The Nature of the Illusion: Execution Success ≠ Correct Reasoning

Current evaluations conflate task completion with correct reasoning. Models may complete tasks through behavioral inertia (repeating high-frequency actions from training) rather than semantic understanding, or recognize objects but misunderstand their functional/spatial relationships.
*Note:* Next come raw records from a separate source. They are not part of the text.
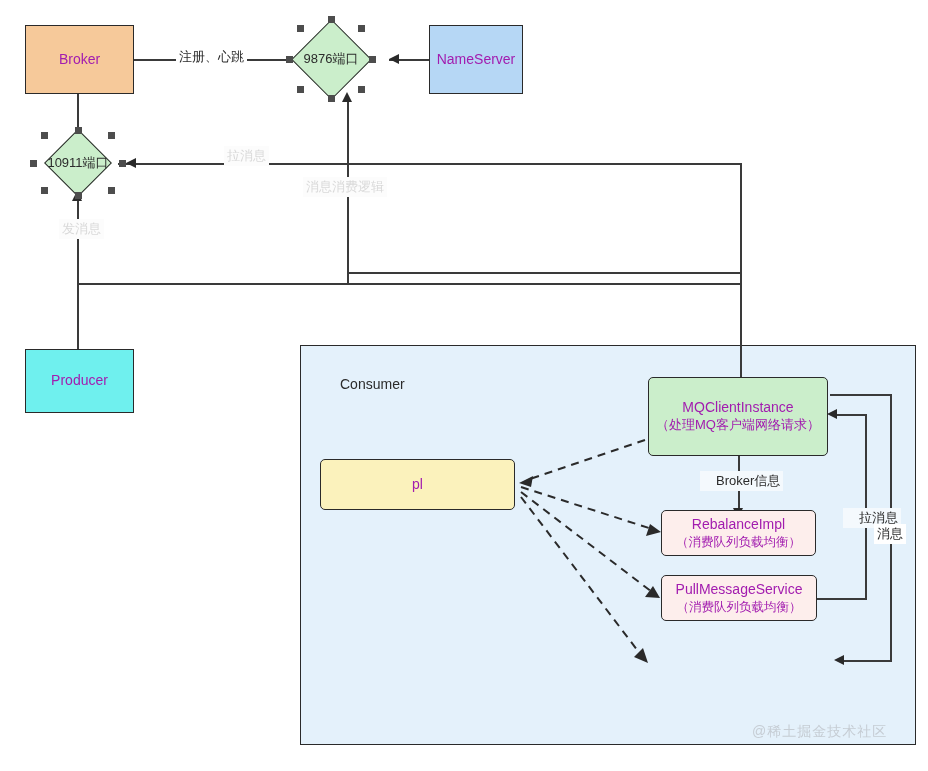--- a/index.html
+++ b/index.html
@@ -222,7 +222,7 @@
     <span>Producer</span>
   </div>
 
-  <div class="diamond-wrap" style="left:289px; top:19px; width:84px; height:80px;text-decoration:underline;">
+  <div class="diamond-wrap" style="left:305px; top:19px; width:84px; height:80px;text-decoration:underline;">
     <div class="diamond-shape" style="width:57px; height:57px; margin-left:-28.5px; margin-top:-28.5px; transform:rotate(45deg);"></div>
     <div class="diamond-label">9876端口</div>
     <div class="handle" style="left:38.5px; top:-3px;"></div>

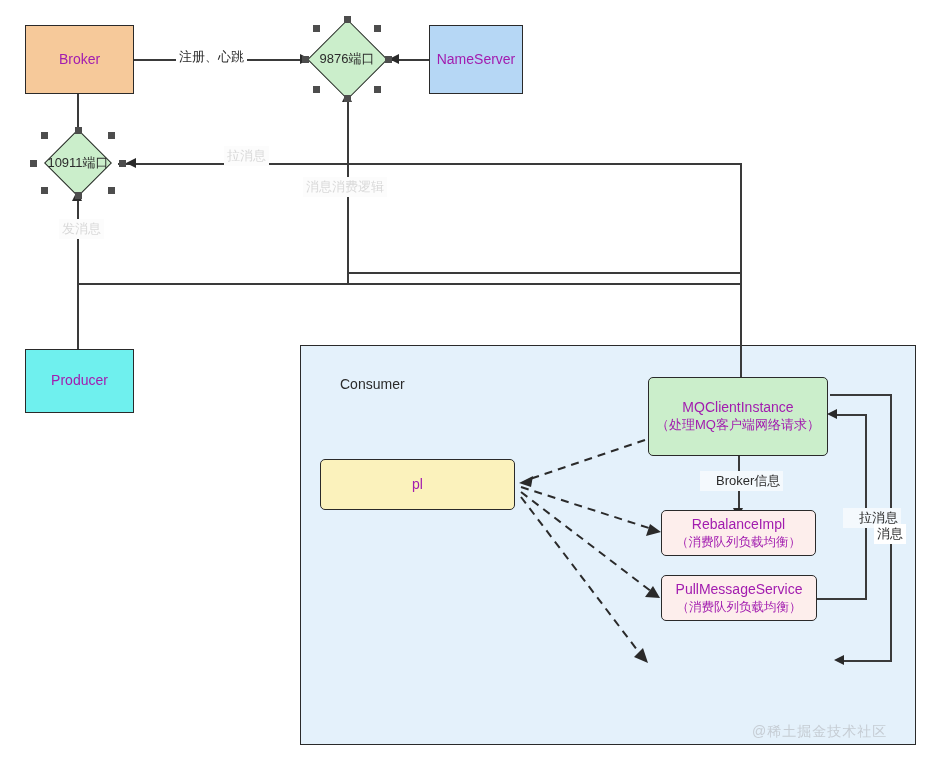--- a/index.html
+++ b/index.html
@@ -218,7 +218,7 @@
     <span>NameServer</span>
   </div>
 
-  <div class="node rect producer" style="left:25px; top:349px; width:109px; height:64px;">
+  <div class="node rect producer" style="left:25px; top:371px; width:109px; height:64px;">
     <span>Producer</span>
   </div>
 

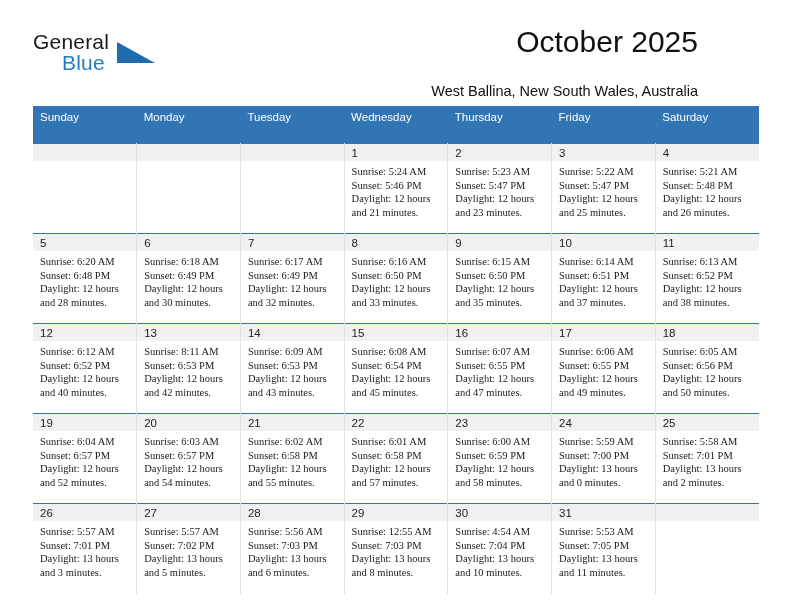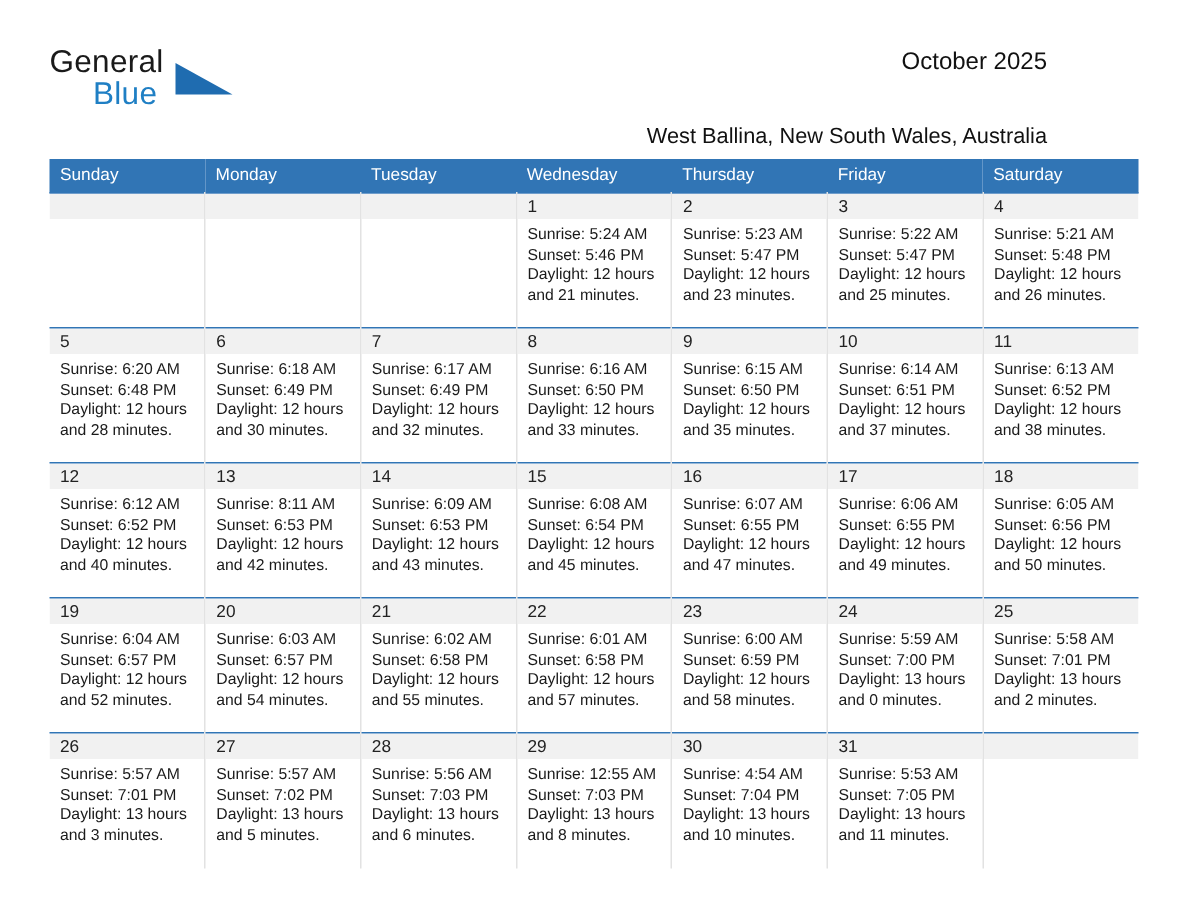--- a/index.html
+++ b/index.html
@@ -73,7 +73,7 @@
     text-align: right;
   }
   .cal-title {
-    font-size: 16px;
+    font-size: 30px;
     color: #111111;
     line-height: 32px;
     white-space: nowrap;

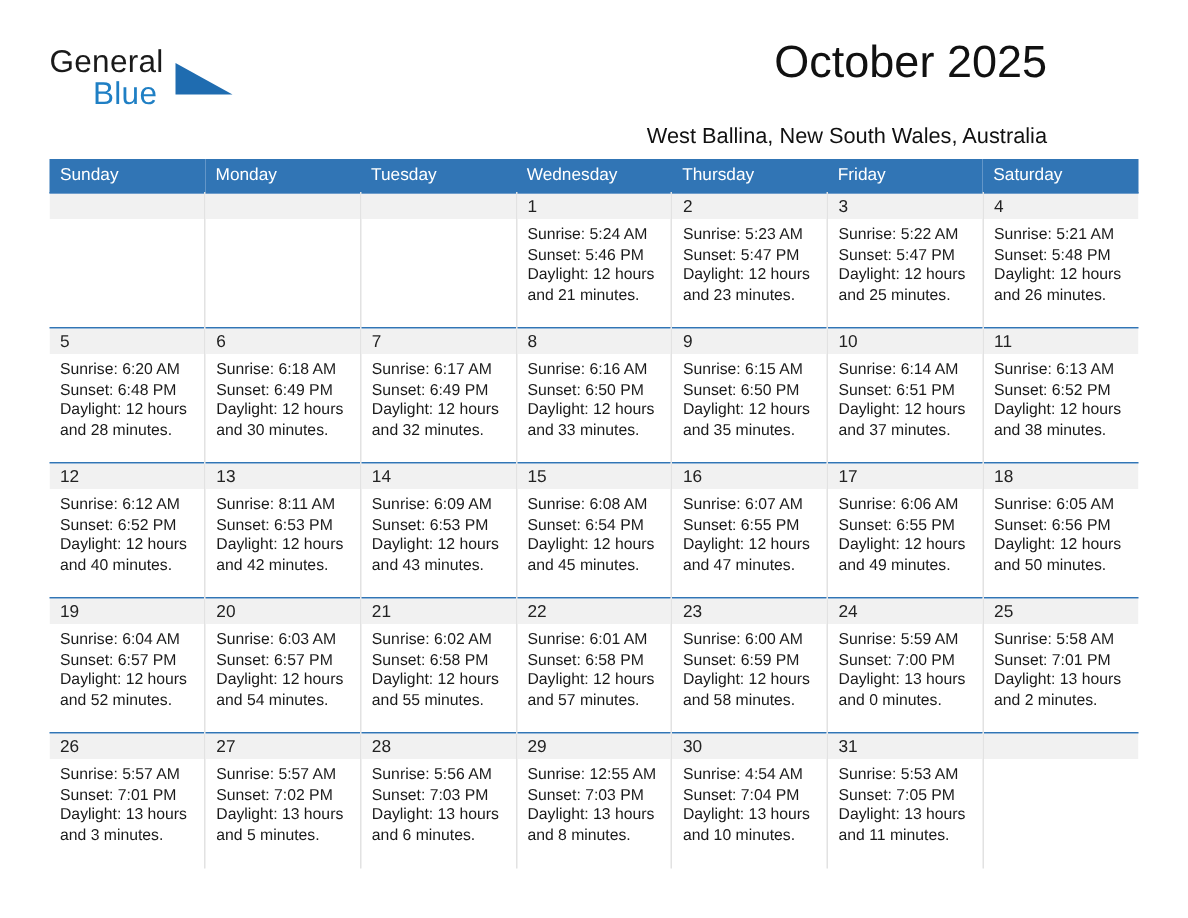--- a/index.html
+++ b/index.html
@@ -102,7 +102,7 @@
     font-size: 11.5px;
     font-weight: normal;
     text-align: left;
-    padding: 5px 0 5px 7px;
+    padding: 5px 0 20px 7px;
     height: 17px;
     border: none;
     box-sizing: border-box;

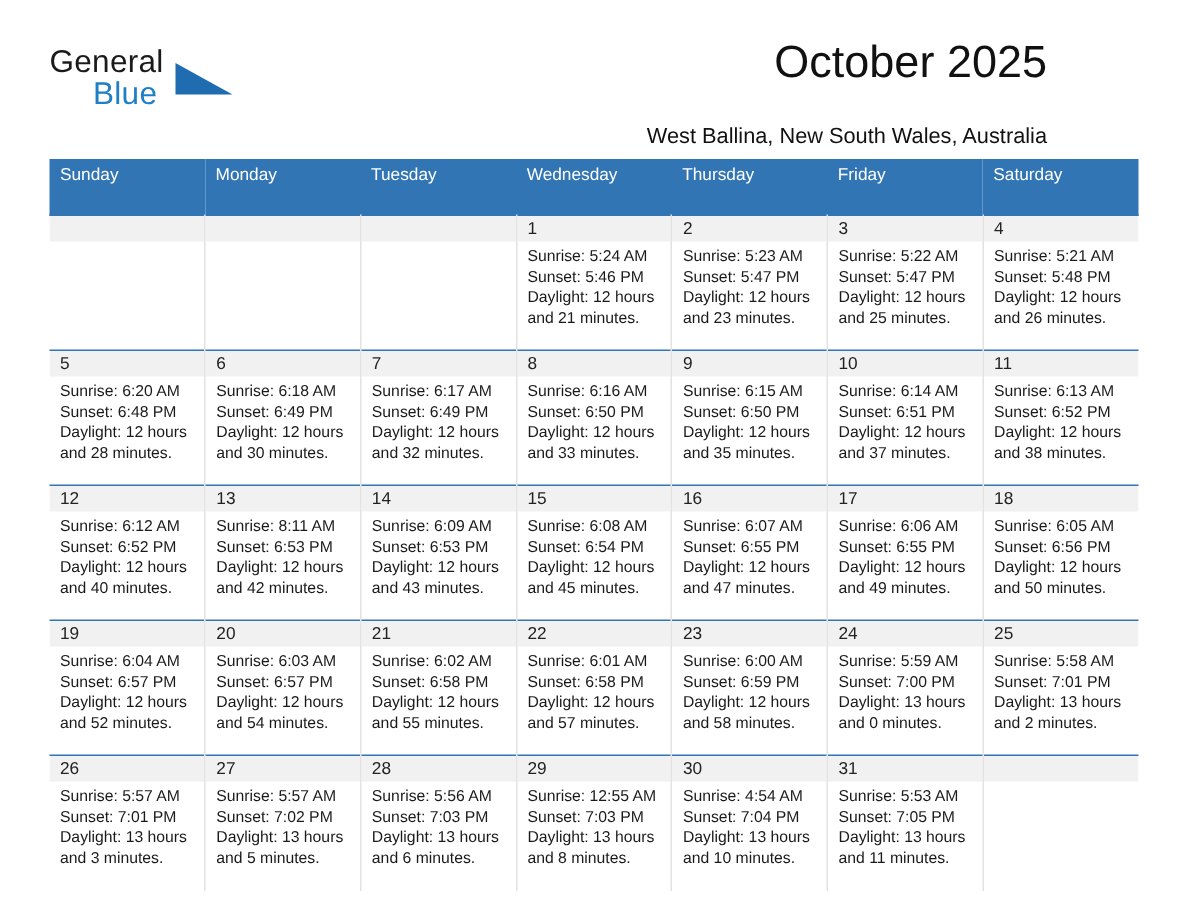--- a/index.html
+++ b/index.html
@@ -136,6 +136,7 @@
 
   .cell-body {
     padding: 4px 5px 0 7px;
+    font-family: Liberation Serif, serif;
   }
   .cell-body div {
     font-size: 10.5px;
BeTTER refers to this as "embodied reasoning illusion", where traditional metrics only focus on results and ignore the cognitive process.

4

Section 04

BeTTER Methodology: Causal Intervention and Kinematic Isolation

The core innovations of BeTTER are causal intervention and kinematic isolation:

  • Causal intervention: Modify environmental variables (e.g., physical properties while keeping object appearance unchanged) to observe the model's sensitivity to semantically relevant interventions;
  • Kinematic isolation: Decouple action outputs from a perfect executor to distinguish between cognitive failure (not knowing what to do) and execution failure (being unable to do it).
5

Section 05

Diagnostic Findings: Behavioral Inertia and Semantic Feature Collapse

BeTTER evaluations reveal two major flaws in state-of-the-art (SOTA) VLA models:

  1. Behavioral inertia: Over-reliance on specific action sequences leads to failure in generalized scenarios due to inability to adapt flexibly;
  2. Semantic feature collapse: Recognize visual features of objects but fail to establish mappings to functional attributes (e.g., knowing a cup but not understanding its use as a container).
6

Section 06

BeTTER Benchmark Suite: Multi-Dimensional Evaluation System

BeTTER includes 10 basic manipulation tasks + 60 diagnostic variants, manipulating object properties, spatial configurations, etc., to form a multi-dimensional evaluation grid. It also provides data augmentation, privileged logging tools, integrates with MimicGen to generate training data, and supports analysis of internal model representations.

7

Section 07

Open-Source Roadmap and Significance of Community Contributions

BeTTER adopts a progressive open-source strategy, having already released papers and frameworks, with plans to open task generation pipelines and more in the future. Dependent on tools like Objaverse and MimicGen, it calls for the establishment of an evaluation system that better reflects real cognitive capabilities to promote the maturity of embodied intelligence technology.